In "The Report," Adam Driver plays Senate staffer Dan Jones, who doggedly dedicates several years to investigate the CIA's enhanced detention and interrogation program after the Sept. 11 attacks. Jones uncovers that detainees were severely tortured — one killed — using waterboarding and other CIA interrogation techniques. The resulting 6,000-page torture report concluded that the program did not yield any significant intelligence breakthroughs. To date, despite years of litigation and advocacy by transparency and accountability organizations, only the executive summary has been released. More than 5,000 pages remain hidden from view, and those complicit in torture crimes have not been held accountable.

In "The Laundromat," Ellen Martin (Meryl Streep) gets the runaround after her husband dies in a tragic tour boat accident. She and the other victims of the accident never get the insurance payment they are entitled to because the company's liability coverage came from a shell company in the Caribbean being investigated by the FBI for fraud — a fact she uncovers while investigating the company's deceptive practices.

The fictional account follows the byzantine true story of the Panama Papers, the release of which uncovered a complex, massive tax evasion scheme. The 11 million documents a whistleblower provided to a German newspaper detailed the ways in which some of the wealthiest individuals in the world used offshore banks and shell companies to exploit the global financial system for personal gain.

The Netflix documentary "The Great Hack" explores how a London-based data company, Cambridge Analytica, scraped the personal information of millions of Facebook users and, unbeknownst to them, used the data to influence the 2016 U.S. presidential election, the United Kingdom's Brexit movement and other elections around the globe.

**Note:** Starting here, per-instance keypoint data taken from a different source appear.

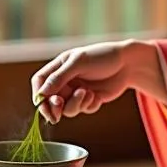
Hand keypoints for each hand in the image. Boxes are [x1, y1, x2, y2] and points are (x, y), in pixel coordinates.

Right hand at [31, 39, 164, 123]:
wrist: (127, 63)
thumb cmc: (102, 57)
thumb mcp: (78, 63)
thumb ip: (59, 78)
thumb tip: (41, 94)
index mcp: (59, 67)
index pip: (40, 83)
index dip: (39, 95)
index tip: (43, 105)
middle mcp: (66, 81)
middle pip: (51, 100)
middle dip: (55, 107)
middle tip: (60, 110)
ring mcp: (77, 91)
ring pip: (67, 109)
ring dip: (76, 104)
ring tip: (87, 94)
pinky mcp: (89, 100)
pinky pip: (83, 110)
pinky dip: (89, 105)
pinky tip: (98, 95)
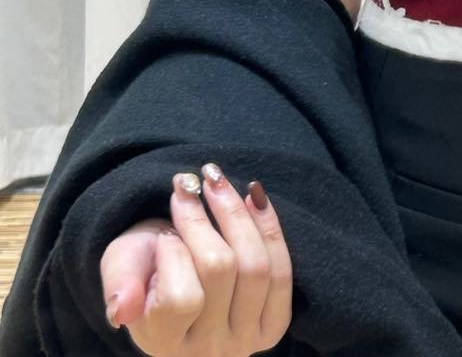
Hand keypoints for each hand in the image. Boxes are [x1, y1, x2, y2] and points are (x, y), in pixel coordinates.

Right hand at [99, 163, 291, 355]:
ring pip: (256, 267)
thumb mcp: (121, 268)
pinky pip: (281, 270)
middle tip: (192, 185)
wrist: (179, 276)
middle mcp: (207, 349)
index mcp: (164, 342)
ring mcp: (245, 339)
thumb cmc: (146, 269)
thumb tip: (121, 310)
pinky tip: (253, 195)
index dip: (175, 255)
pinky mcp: (274, 322)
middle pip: (221, 272)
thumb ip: (119, 283)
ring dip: (238, 214)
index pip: (181, 298)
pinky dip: (269, 227)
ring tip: (217, 182)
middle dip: (204, 220)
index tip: (165, 233)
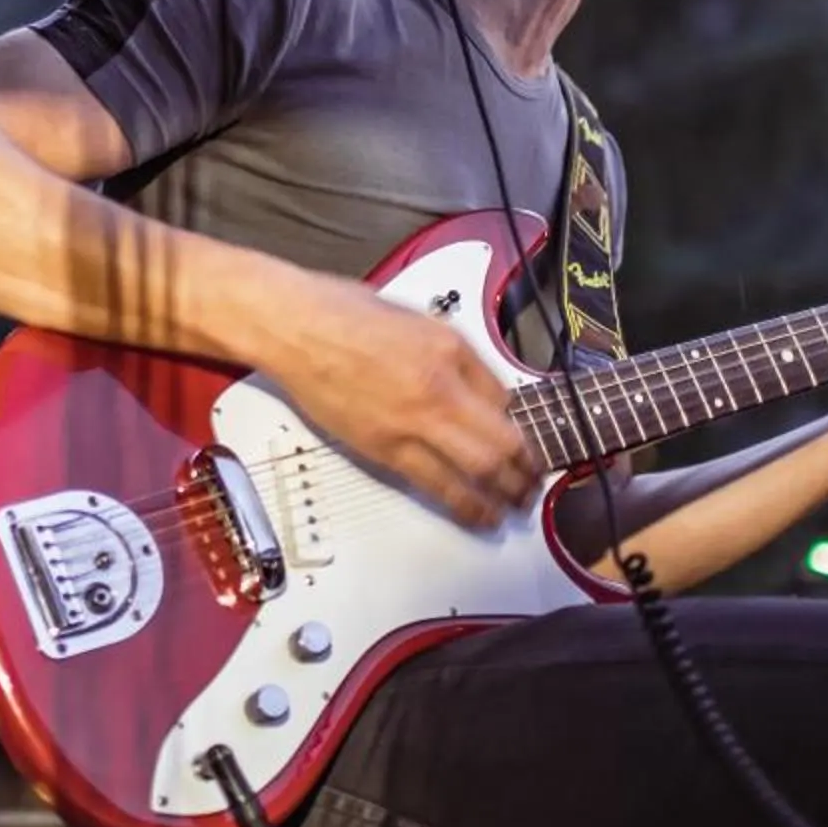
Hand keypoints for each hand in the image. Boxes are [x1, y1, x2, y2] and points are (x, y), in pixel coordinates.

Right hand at [266, 276, 537, 527]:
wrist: (294, 327)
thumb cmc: (343, 313)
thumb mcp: (417, 317)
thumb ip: (454, 356)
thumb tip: (480, 390)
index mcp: (451, 350)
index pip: (505, 398)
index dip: (519, 424)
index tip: (523, 439)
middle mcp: (439, 388)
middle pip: (503, 442)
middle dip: (526, 469)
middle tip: (533, 482)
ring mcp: (412, 422)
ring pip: (477, 471)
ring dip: (504, 494)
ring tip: (515, 506)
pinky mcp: (384, 449)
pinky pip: (435, 485)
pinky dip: (464, 504)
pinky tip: (478, 513)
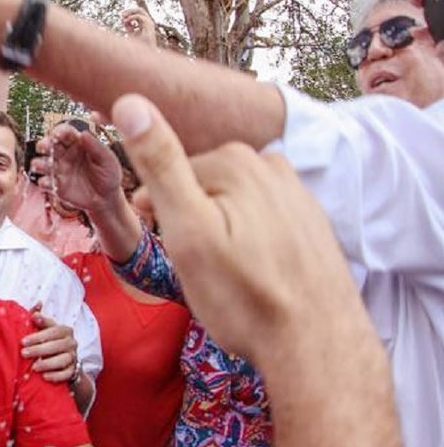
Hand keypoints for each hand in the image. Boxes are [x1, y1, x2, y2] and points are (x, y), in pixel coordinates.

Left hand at [22, 308, 76, 382]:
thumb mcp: (45, 329)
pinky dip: (56, 376)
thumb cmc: (50, 341)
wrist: (65, 362)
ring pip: (63, 360)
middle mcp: (71, 342)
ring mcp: (73, 357)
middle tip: (23, 353)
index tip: (23, 340)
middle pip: (57, 345)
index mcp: (64, 330)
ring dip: (47, 363)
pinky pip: (67, 374)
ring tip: (33, 367)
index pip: (53, 330)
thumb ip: (39, 318)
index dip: (38, 335)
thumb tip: (37, 306)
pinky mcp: (74, 370)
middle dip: (39, 349)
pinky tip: (44, 376)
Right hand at [31, 122, 124, 212]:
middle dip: (43, 144)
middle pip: (48, 145)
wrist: (107, 198)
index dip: (59, 131)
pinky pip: (43, 182)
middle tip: (44, 147)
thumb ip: (96, 147)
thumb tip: (84, 133)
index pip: (64, 133)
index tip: (57, 135)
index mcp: (77, 144)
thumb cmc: (109, 175)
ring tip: (41, 166)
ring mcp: (58, 170)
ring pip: (41, 162)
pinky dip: (43, 181)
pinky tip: (48, 183)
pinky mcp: (55, 185)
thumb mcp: (107, 160)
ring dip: (38, 163)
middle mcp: (65, 154)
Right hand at [108, 94, 359, 363]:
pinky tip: (251, 275)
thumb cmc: (242, 294)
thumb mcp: (187, 230)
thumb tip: (129, 101)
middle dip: (190, 219)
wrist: (316, 345)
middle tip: (193, 266)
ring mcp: (297, 194)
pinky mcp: (311, 223)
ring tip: (222, 273)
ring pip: (233, 204)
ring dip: (219, 231)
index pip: (172, 173)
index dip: (156, 212)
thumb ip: (160, 164)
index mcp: (238, 161)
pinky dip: (250, 242)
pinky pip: (262, 221)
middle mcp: (274, 166)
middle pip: (204, 186)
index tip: (161, 246)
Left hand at [121, 7, 157, 46]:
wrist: (145, 52)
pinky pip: (140, 17)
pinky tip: (126, 21)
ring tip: (123, 16)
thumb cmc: (139, 44)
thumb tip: (124, 20)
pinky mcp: (148, 25)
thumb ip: (128, 26)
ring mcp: (149, 22)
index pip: (138, 13)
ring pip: (141, 10)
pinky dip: (132, 17)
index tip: (122, 16)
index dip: (129, 12)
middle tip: (122, 14)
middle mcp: (148, 21)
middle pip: (140, 9)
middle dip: (130, 10)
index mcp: (145, 23)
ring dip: (131, 12)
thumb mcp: (131, 33)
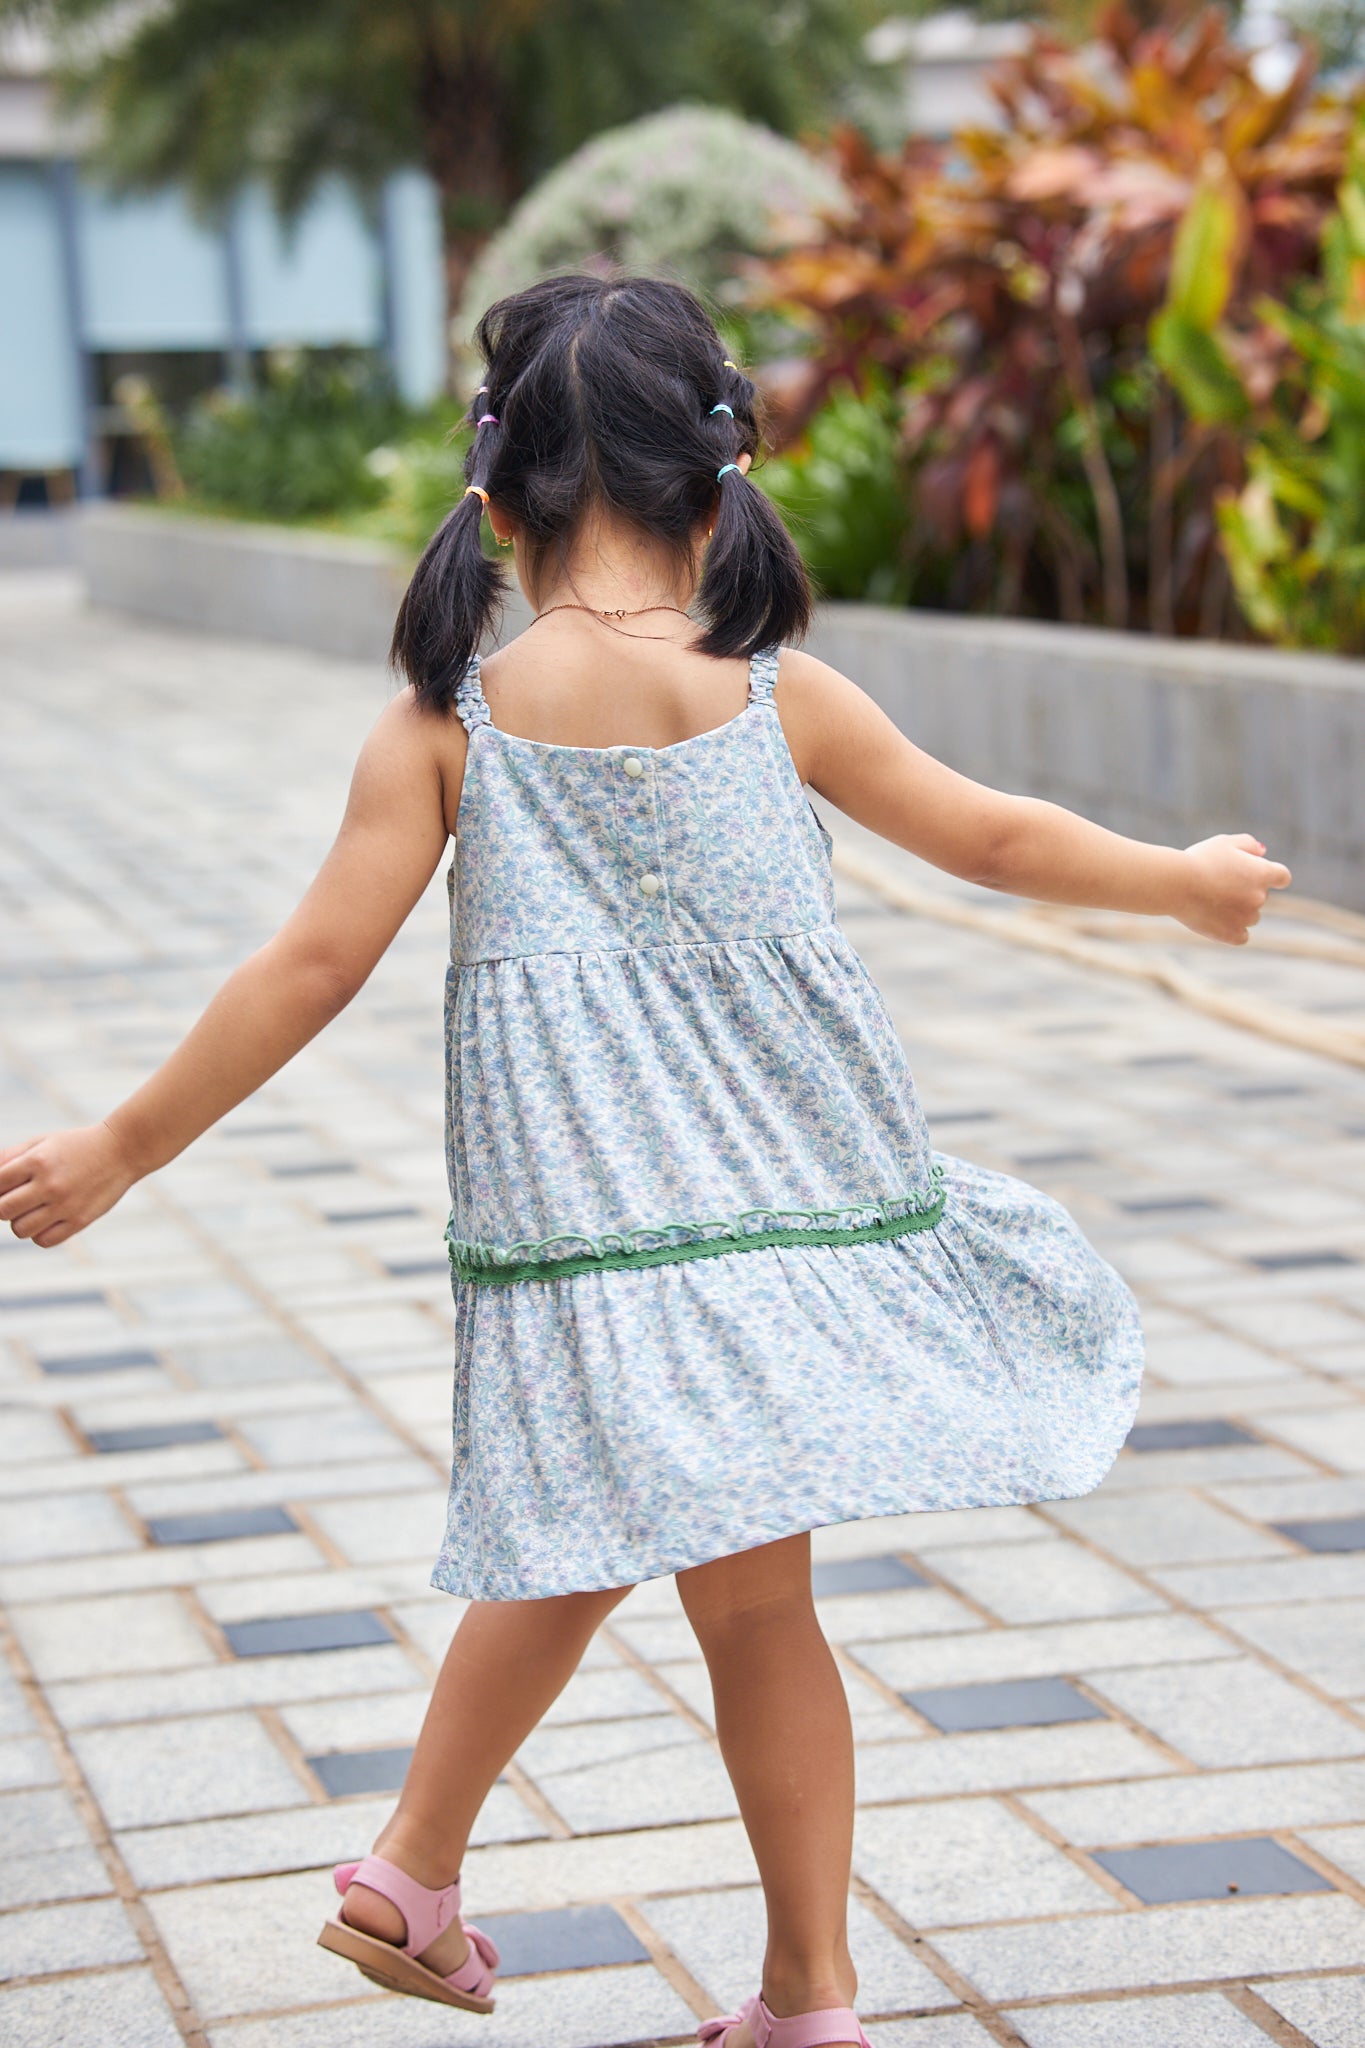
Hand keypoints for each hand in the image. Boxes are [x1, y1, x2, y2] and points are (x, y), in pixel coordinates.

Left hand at [0, 1122, 138, 1247]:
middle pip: (3, 1210)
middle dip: (3, 1206)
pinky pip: (44, 1240)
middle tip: (16, 1200)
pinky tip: (46, 1220)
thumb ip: (10, 1157)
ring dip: (20, 1222)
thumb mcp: (43, 1142)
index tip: (4, 1188)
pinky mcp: (80, 1221)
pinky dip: (38, 1234)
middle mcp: (49, 1184)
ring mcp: (65, 1205)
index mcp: (37, 1161)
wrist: (122, 1150)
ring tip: (32, 1210)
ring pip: (20, 1229)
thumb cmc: (77, 1145)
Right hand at [1177, 833, 1291, 944]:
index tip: (1256, 875)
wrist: (1177, 884)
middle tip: (1219, 884)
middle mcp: (1260, 897)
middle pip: (1261, 897)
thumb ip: (1249, 844)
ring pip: (1251, 917)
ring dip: (1239, 911)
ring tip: (1212, 902)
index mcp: (1263, 873)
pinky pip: (1241, 936)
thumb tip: (1262, 852)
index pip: (1282, 877)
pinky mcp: (1232, 935)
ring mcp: (1247, 918)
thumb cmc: (1200, 860)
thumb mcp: (1225, 842)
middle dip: (1246, 891)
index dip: (1271, 875)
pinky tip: (1217, 921)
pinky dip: (1232, 930)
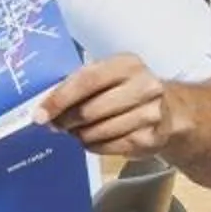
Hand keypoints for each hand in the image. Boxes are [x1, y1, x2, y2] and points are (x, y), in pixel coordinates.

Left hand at [39, 54, 191, 159]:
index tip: (40, 114)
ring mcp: (152, 113)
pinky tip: (94, 139)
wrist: (170, 110)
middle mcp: (144, 86)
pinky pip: (110, 146)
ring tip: (76, 131)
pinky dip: (94, 145)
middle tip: (55, 125)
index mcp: (127, 64)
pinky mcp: (152, 138)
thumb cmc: (125, 90)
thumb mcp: (106, 77)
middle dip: (66, 120)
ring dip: (80, 135)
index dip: (59, 99)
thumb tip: (44, 109)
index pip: (86, 80)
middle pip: (90, 110)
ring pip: (98, 131)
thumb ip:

The film's central figure, David Carroll, sued Cambridge Analytica demanding full disclosure of his data set profile (one of the millions the company created) and for details on how the company obtained it. The movie follows Carroll's attempt to reclaim his personal information by taking up the fight in Britain, where privacy laws are stronger than here. The movie also features interviews with Christopher Wylie, a former Cambridge Analytica employee who blew the whistle on the company, exposing the way it harvested and then weaponized data to influence elections and grassroots movements.

The fallout from the scandal and the lawsuit pressured Facebook into taking more responsibility for how it shares user data with third-party entities and has prompted Congress to consider strengthening federal privacy laws.

These three movies underscore whistleblowing as a right, not a crime, and debunk the misconception that whistleblowers act out of self-interest. Instead, audiences can see how all the characters are motivated to expose and correct unethical and illegal activity.

But to do so effectively, whistleblowers need the protection of stronger, streamlined whistleblower protection laws and a cross-section of experts in their corner — lawyers, freedom of information advocates, journalists and even members of Congress — to provide guidance on how to safely disclose wrongdoing.

The need for resources that encourage and protect whistleblowers is vital. As governments and corporations become less open, the role of whistleblowers as agents of accountability is increasingly important.

Hollywood's championing of whistleblowers as critical sources of information about wrongdoing and as pillars of an accountable and transparent society is a positive trend that must continue.